Filed under: Uncategorized | Tags: art, books, dollar bills, future gutter status, hypertextuality, language, money, paper sculpture, stephen doyle, visapocalypse

Words and money and money for words. I’m rather impressed by The New Inquiry, where my roomate’s an editor. I’d love to do something similar, though more visual-critical and grounded in the screen/image—along the lines of this blog (if anyone’s interested?). And/or actually under my name, now that I’m looking to cover at least a third of living through freelancing? (Or: hire/publish me! Please!).



From October I’ll be at the Left Forum part-time, through to the end of this year’s conference. In between, a lot of time to write, and cutting up my first proper journal article. (Because in the personal a/hierarchy of things, clearly peer reviewed trumps everything?) And then my visa ends, fittingly perhaps, on mayday. After that, possibly Dubai? Cairo? Mumbai? Via, if I can work it, EGS and Berlin in the summer. In the meanwhile though, the air is getting crisper and everything feels like it’s falling into place, just a little bit. And it’s nice.

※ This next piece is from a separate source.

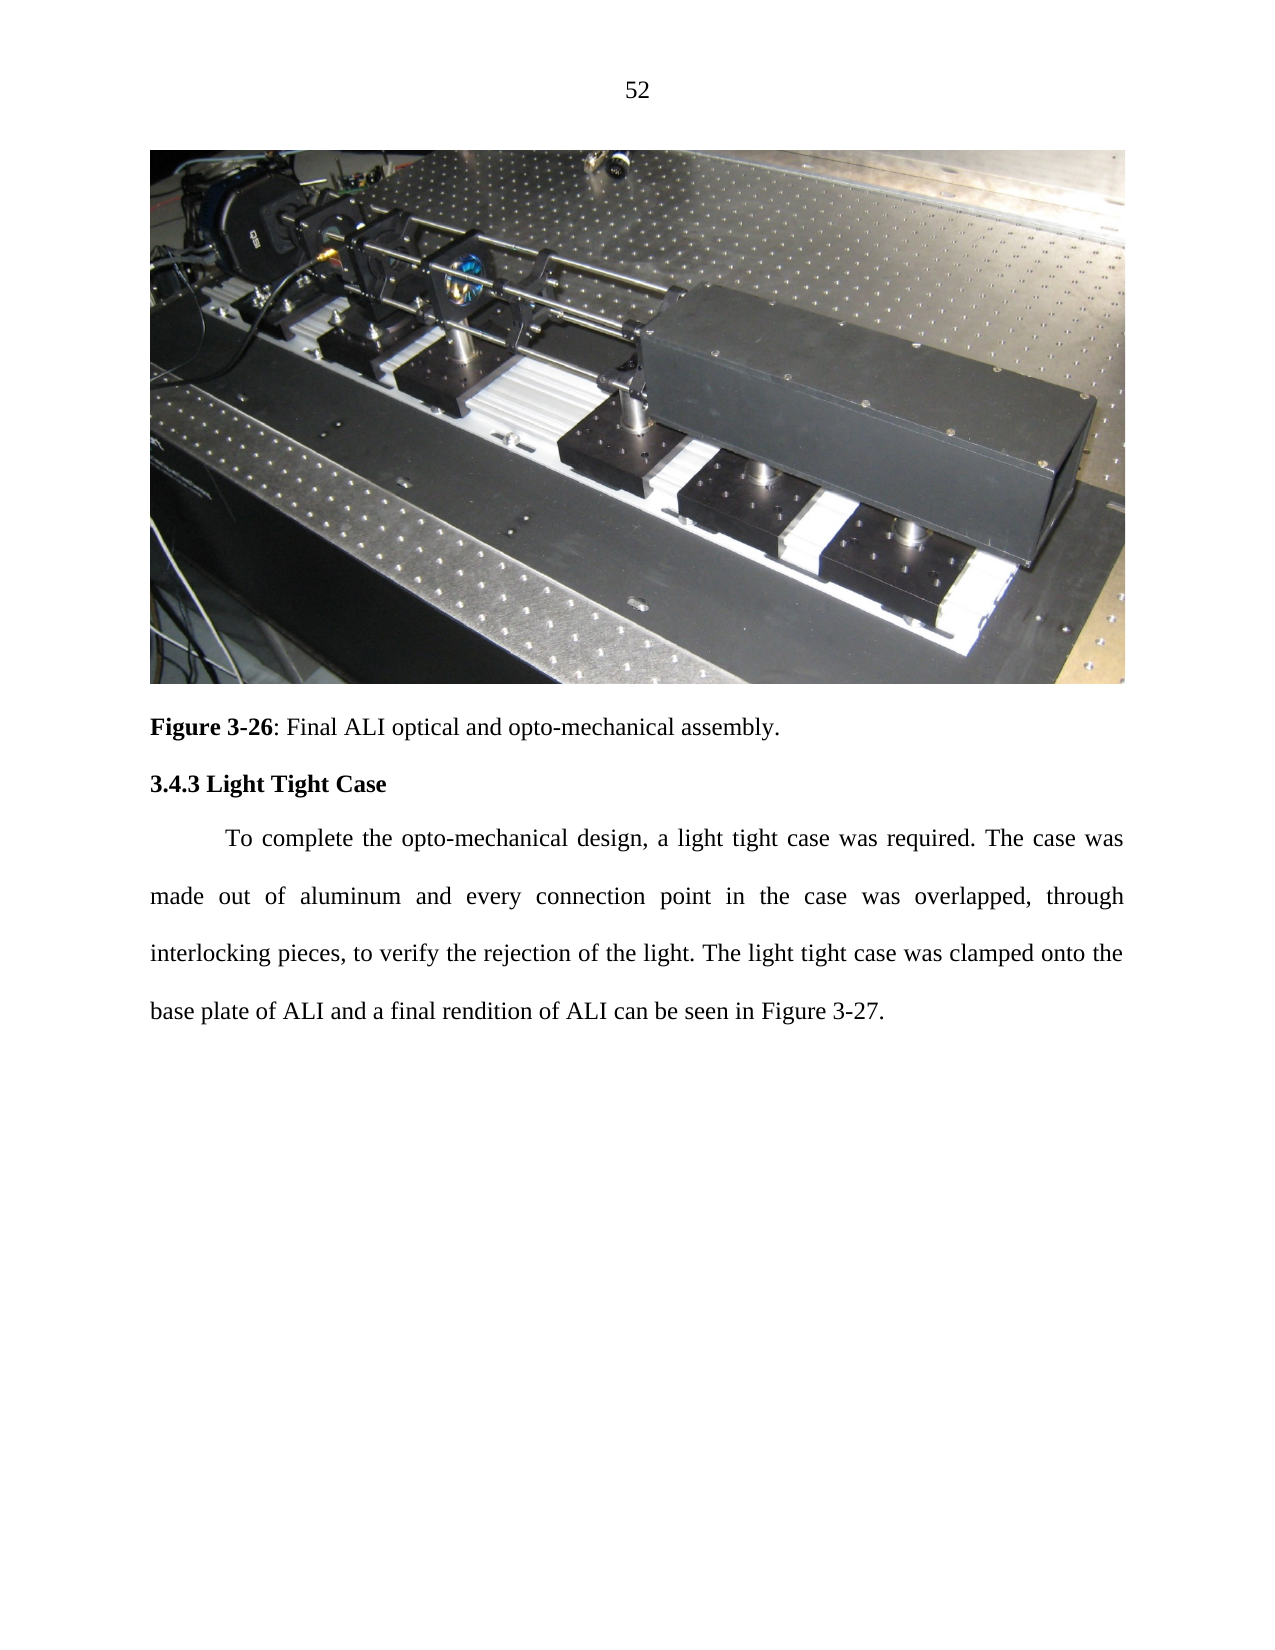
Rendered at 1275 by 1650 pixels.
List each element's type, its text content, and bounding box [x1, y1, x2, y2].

I’m quite taken with these paper sculptures by Stephen Doyle. His thought process—a kind of physicalisation of first hypertext, then language itself is interesting. Lately I’ve been thinking of language as a legal contract or relational boundary, or an urban (and obviously bodily) inscription, but there’s something to this too.

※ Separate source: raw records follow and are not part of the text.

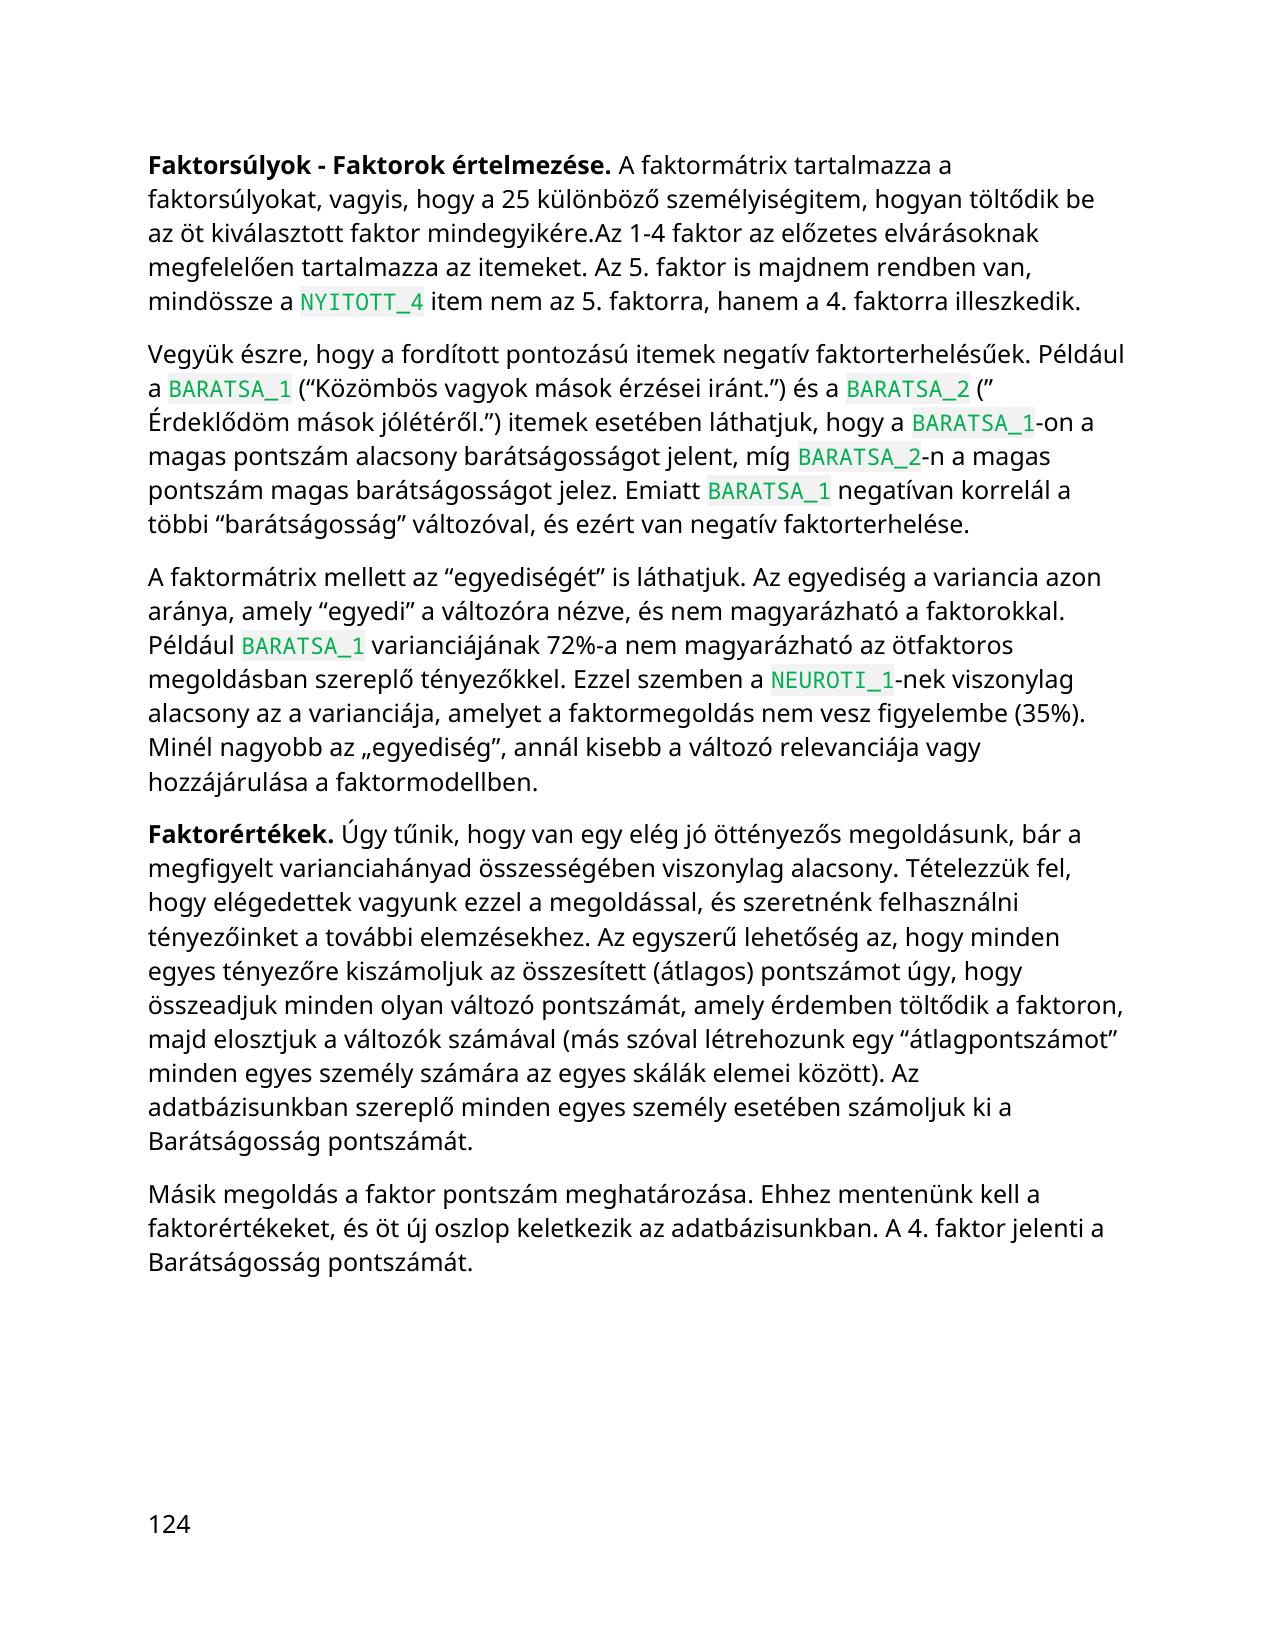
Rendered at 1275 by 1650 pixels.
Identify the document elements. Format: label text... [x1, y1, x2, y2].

text A faktormátrix mellett az “egyediségét” is láthatjuk. Az egyediség a variancia azon aránya, amely “egyedi” a változóra nézve, és nem magyarázható a faktorokkal. Például BARATSA_1 varianciájának 72%-a nem magyarázható az ötfaktoros megoldásban szereplő tényezőkkel. Ezzel szemben a NEUROTI_1-nek viszonylag alacsony az a varianciája, amelyet a faktormegoldás nem vesz figyelembe (35%). Minél nagyobb az „egyediség”, annál kisebb a változó relevanciája vagy hozzájárulása a faktormodellben. [148, 560, 1127, 798]
text Vegyük észre, hogy a fordított pontozású itemek negatív faktorterhelésűek. Például a BARATSA_1 (“Közömbös vagyok mások érzései iránt.”) és a BARATSA_2 (” Érdeklődöm mások jólétéről.”) itemek esetében láthatjuk, hogy a BARATSA_1-on a magas pontszám alacsony barátságosságot jelent, míg BARATSA_2-n a magas pontszám magas barátságosságot jelez. Emiatt BARATSA_1 negatívan korrelál a többi “barátságosság” változóval, és ezért van negatív faktorterhelése. [148, 337, 1127, 541]
text Másik megoldás a faktor pontszám meghatározása. Ehhez mentenünk kell a faktorértékeket, és öt új oszlop keletkezik az adatbázisunkban. A 4. faktor jelenti a Barátságosság pontszámát. [148, 1176, 1127, 1278]
text Faktorértékek. Úgy tűnik, hogy van egy elég jó öttényezős megoldásunk, bár a megfigyelt varianciahányad összességében viszonylag alacsony. Tételezzük fel, hogy elégedettek vagyunk ezzel a megoldással, és szeretnénk felhasználni tényezőinket a további elemzésekhez. Az egyszerű lehetőség az, hogy minden egyes tényezőre kiszámoljuk az összesített (átlagos) pontszámot úgy, hogy összeadjuk minden olyan változó pontszámát, amely érdemben töltődik a faktoron, majd elosztjuk a változók számával (más szóval létrehozunk egy “átlagpontszámot” minden egyes személy számára az egyes skálák elemei között). Az adatbázisunkban szereplő minden egyes személy esetében számoljuk ki a Barátságosság pontszámát. [148, 817, 1127, 1158]
text Faktorsúlyok - Faktorok értelmezése. A faktormátrix tartalmazza a faktorsúlyokat, vagyis, hogy a 25 különböző személyiségitem, hogyan töltődik be az öt kiválasztott faktor mindegyikére.Az 1-4 faktor az előzetes elvárásoknak megfelelően tartalmazza az itemeket. Az 5. faktor is majdnem rendben van, mindössze a NYITOTT_4 item nem az 5. faktorra, hanem a 4. faktorra illeszkedik. [148, 148, 1127, 318]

The idea was to make fun of hypertext on a computer — how a line will lead from here to there, thereby changing the context of every other line. I had intended it as a parody, but it actually had some serious weight as a visual idea. That’s when the exploration really started… Somewhere along the line I started wondering, well, what does happen when you take the ideas out? So, I started taking out the binding and the pages and setting the words free. And I’ve been working from there.

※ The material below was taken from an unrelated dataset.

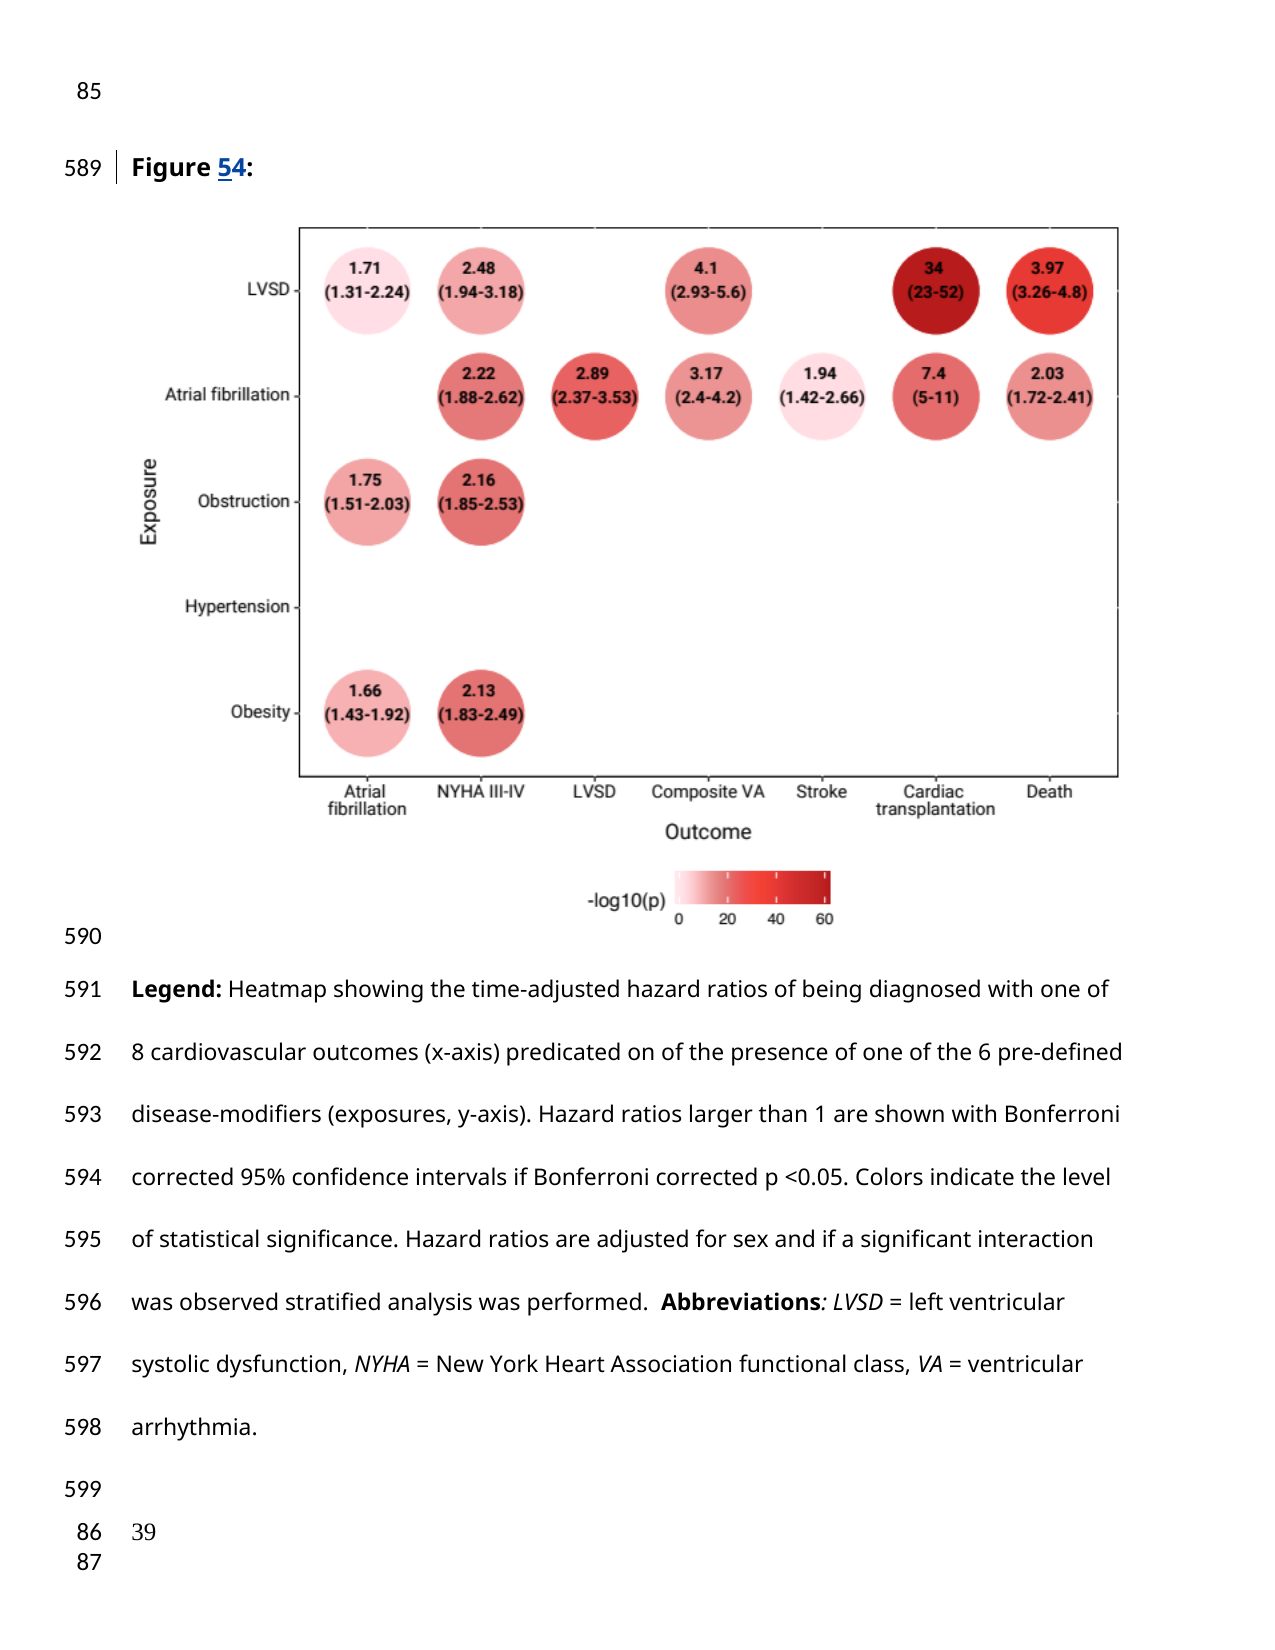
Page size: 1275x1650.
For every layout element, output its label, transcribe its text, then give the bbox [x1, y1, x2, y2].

text Figure : [131, 150, 1125, 184]
text Legend: Heatmap showing the time-adjusted hazard ratios of being diagnosed with one of 8 cardiovascular outcomes (x-axis) predicated on of the presence of one of the 6 pre-defined disease-modifiers (exposures, y-axis). Hazard ratios larger than 1 are shown with Bonferroni corrected 95% confidence intervals if Bonferroni corrected p <0.05. Colors indicate the level of statistical significance. Hazard ratios are adjusted for sex and if a significant interaction was observed stratified analysis was performed. Abbreviations: LVSD = left ventricular systolic dysfunction, NYHA = New York Heart Association functional class, VA = ventricular arrhythmia. [131, 973, 1125, 1442]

From the same interview with Felt and Wire, this is most compelling:
If words have physical form — if language casts a shadow — how does that change the way you relate to it? That question is at the crux of what I’m after. Sometimes language becomes an object or a structure, and sometimes an object becomes language
The latter part, sure. But language as shadow itself? I’m still tied to conceiving it as always interstitial, that clean or more often fuzzy line between object/entity and its shadow. Yet this is still inarticulate and vague. It’s worth trying to unschool myself of this urge to always define and hold, even if said concepts or definitions are allowed to be mutable and slippery.